Yet another brilliant tech metaphor from Colin
My friend Colin is an applications developer who has a way with tech *and* words (See also: Librarians as business travellers in the computer culture).
If you’ve ever been really confused about the true meaning of packets, protocols, and transfer of data on the internet, Colin wrote a really good post making a *vast* improvement on an old analogy. A snippet:
Imagine that you work in a large and somewhat old-fashioned office building. If you want to send a message to your buddy Joe over at XYZ Corp, this is how it goes. You write out your letter on a piece of paper and put a sticky note on it saying, “Please send to Joe Smith at XYZ Corp,” and hand it to your secretary. She (I said this was an old-fashioned place) puts the letter in an envelope and puts Joe Smith’s name on it. Then she looks up the address for XYZ Corp and writes that on the envelope, along with your return address. Then she hands it off to the guys in the mail room.

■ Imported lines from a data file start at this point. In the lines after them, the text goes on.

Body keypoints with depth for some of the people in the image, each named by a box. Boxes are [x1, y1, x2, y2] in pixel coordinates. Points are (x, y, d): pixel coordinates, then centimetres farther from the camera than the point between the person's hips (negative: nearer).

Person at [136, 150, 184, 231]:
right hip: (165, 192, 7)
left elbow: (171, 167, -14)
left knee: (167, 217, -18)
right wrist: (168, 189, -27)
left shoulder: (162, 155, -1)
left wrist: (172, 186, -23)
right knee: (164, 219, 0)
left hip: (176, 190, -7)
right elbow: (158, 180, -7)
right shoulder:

What they do is interesting. They look at the address for XYZ Corp and say, “Hmm… that’s out of town. It needs to go to Central.” So they put your envelope inside another envelope and write “Central Post Office” on it.
When it gets to the central post office, they open the outer envelope and read the address on your letter. They say, “Oh, this is going to Chicago,” or wherever. So they put your envelope inside another envelope and write “Central Post Office, Chicago” on it.
Then it gets to the Central Post Office in Chicago. They open up the envelope addressed to them and see the address for XYZ Corp. So they put it in another envelope that just has the 9-digit zip code for the XYZ Corp building on it.
It shows up at XYZ Corp, and the guys in their mail room open up that envelope and see that it’s addressed to Joe Smith. Somebody runs it upstairs to Joe’s secretary, and she opens the envelope and hands Joe your letter. When Joe sends a reply back, it works the same way.
This is how the Internet works.
Go read the rest. No, really, you should. It’s entertaining professional development. ![]()
Some tech terms and alphabet soup to learn from the post include:
- packet
- protocol
- IP
- TCP
- SMTP
- HTTP
(Defintions care of Wikipedia, because they’re really good for these sorts of things.)